• _DOCUMENT EXCERPT_:
---
Question

At T(K), the following equation is obtained for a first order reaction.
\[ \log \frac{k}{A} = -\frac{x}{T} \] The activation energy for this reaction is equal to (R = gas constant)

• A. \(2.303 \times R\)
• B. \(\frac{2.303 \, R}{x}\)
• C. \(\frac{x}{2.303 \, R}\)
• D. \(\frac{1}{2.303 \times R}\)

Hint:

Compare the given expression with the Arrhenius equation to identify activation energy. For logarithmic form, remember: \(\log(k/A) = -E_a/(2.303RT)\).

Answer 1

The Correct Option is A

Step 1: Compare with the Arrhenius equation. Arrhenius equation for a first-order reaction: \[ \log \left( \frac{k}{A} \right) = -\frac{E_a}{2.303 \, R \, T} \] Step 2: Match given equation. Given: \[ \log \left( \frac{k}{A} \right) = -\frac{x}{T} \] So comparing: \[ \frac{x}{T} = \frac{E_a}{2.303 \, R \, T} \Rightarrow x = \frac{E_a}{2.303 \, R} \Rightarrow E_a = 2.303 \, R \, x \] Hence, activation energy \(E_a = 2.303 \times R \times x\) So \(E_a/x = 2.303 \, R\)
---
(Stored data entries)
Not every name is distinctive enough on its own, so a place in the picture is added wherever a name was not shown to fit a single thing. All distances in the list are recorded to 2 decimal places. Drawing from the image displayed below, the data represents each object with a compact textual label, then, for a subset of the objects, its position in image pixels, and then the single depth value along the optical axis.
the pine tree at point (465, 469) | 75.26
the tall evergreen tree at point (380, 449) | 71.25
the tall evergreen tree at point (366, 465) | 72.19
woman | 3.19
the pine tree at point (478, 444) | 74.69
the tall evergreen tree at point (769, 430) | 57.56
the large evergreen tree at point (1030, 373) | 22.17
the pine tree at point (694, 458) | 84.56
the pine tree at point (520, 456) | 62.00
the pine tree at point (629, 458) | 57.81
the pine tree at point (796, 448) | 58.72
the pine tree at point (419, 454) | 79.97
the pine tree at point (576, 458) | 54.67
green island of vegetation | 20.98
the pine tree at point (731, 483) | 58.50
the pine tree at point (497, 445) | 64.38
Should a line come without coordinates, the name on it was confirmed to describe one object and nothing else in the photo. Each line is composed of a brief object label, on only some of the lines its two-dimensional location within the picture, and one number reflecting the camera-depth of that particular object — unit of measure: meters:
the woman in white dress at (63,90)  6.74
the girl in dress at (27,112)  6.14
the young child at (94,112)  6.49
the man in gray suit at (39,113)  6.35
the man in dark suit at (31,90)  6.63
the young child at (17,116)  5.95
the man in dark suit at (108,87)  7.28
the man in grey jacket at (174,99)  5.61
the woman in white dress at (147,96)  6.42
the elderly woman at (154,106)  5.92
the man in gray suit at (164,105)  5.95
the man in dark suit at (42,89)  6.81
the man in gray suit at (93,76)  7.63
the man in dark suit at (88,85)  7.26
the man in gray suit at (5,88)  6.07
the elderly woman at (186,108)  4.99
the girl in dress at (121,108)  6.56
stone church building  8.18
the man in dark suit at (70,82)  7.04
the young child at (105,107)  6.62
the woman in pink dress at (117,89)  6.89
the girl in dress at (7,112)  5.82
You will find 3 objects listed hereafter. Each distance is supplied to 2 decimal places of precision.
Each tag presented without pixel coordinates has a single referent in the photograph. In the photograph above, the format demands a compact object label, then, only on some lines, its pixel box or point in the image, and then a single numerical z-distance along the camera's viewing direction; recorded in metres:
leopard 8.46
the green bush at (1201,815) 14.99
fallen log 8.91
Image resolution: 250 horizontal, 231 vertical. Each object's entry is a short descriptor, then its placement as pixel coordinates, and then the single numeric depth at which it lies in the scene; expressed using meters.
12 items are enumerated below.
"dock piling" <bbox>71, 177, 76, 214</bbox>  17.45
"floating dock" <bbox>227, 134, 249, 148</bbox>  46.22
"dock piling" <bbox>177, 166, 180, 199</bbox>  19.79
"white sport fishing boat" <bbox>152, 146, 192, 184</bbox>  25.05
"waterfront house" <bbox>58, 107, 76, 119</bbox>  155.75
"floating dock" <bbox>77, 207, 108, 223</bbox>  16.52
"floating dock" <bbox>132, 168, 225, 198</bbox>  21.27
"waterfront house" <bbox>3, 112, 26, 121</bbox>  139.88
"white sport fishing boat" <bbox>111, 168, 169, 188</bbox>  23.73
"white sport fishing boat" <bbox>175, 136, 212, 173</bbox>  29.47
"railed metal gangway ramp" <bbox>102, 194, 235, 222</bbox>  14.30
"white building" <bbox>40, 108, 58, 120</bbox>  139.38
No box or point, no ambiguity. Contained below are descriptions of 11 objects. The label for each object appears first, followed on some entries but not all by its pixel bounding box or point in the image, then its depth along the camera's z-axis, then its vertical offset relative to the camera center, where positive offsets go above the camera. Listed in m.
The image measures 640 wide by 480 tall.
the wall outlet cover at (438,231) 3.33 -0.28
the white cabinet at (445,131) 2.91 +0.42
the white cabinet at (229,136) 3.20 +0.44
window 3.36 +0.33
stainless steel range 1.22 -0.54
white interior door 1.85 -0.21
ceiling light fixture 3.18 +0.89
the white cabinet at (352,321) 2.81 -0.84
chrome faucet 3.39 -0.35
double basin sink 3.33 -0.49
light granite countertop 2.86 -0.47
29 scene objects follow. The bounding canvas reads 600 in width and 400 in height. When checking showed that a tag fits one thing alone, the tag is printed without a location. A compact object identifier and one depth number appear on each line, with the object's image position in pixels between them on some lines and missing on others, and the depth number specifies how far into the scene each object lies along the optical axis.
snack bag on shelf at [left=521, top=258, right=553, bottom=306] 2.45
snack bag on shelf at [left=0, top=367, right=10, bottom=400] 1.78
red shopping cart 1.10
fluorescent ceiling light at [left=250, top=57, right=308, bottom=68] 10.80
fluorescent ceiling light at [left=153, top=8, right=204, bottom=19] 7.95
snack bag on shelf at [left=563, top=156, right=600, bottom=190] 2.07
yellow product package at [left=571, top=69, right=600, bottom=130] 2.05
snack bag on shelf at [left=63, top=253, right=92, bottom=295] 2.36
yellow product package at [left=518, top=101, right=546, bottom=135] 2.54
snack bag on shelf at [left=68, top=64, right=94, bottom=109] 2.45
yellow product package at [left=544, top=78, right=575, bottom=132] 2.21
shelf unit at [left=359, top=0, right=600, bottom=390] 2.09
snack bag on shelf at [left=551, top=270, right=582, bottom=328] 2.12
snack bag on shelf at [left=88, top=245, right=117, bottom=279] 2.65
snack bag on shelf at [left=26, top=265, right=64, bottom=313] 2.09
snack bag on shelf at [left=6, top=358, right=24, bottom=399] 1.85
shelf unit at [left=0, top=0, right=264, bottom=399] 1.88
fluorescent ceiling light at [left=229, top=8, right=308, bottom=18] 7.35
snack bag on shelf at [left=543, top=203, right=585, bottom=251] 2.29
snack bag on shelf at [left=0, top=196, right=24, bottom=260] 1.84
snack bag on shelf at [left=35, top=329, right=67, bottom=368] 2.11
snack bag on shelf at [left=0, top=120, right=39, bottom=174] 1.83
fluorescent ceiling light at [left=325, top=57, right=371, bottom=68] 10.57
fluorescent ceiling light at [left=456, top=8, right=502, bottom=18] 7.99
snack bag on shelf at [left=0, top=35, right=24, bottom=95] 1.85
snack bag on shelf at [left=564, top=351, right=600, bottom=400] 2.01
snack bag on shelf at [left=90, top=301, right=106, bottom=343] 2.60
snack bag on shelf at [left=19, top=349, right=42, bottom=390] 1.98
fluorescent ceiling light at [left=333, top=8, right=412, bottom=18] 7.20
---
• _TO DO_:
(1) Condense the paragraph of the activation energy problem that begins "Step 1: Compare with the Arrhenius equation" into a short list that keeps its main facts.
(2) Reproduce the passage of the activation energy problem from "Compare the given" to "2.303 \, R\)".
The entries were drawn from a separate source.

• _LIST OF SOLUTIONS_:
(1)
- Arrhenius equation for a first-order reaction: log(k/A) = −Ea/(2.303RT).
- Given equation: log(k/A) = −x/T.
- Comparing the two: x/T = Ea/(2.303RT), so x = Ea/(2.303R) and Ea = 2.303Rx.
- Hence Ea/x = 2.303R.

(2)
Compare the given expression with the Arrhenius equation to identify activation energy. For logarithmic form, remember: \(\log(k/A) = -E_a/(2.303RT)\).

Answer 1

The Correct Option is A

Step 1: Compare with the Arrhenius equation. Arrhenius equation for a first-order reaction: \[ \log \left( \frac{k}{A} \right) = -\frac{E_a}{2.303 \, R \, T} \] Step 2: Match given equation. Given: \[ \log \left( \frac{k}{A} \right) = -\frac{x}{T} \] So comparing: \[ \frac{x}{T} = \frac{E_a}{2.303 \, R \, T} \Rightarrow x = \frac{E_a}{2.303 \, R} \Rightarrow E_a = 2.303 \, R \, x \] Hence, activation energy \(E_a = 2.303 \times R \times x\) So \(E_a/x = 2.303 \, R\)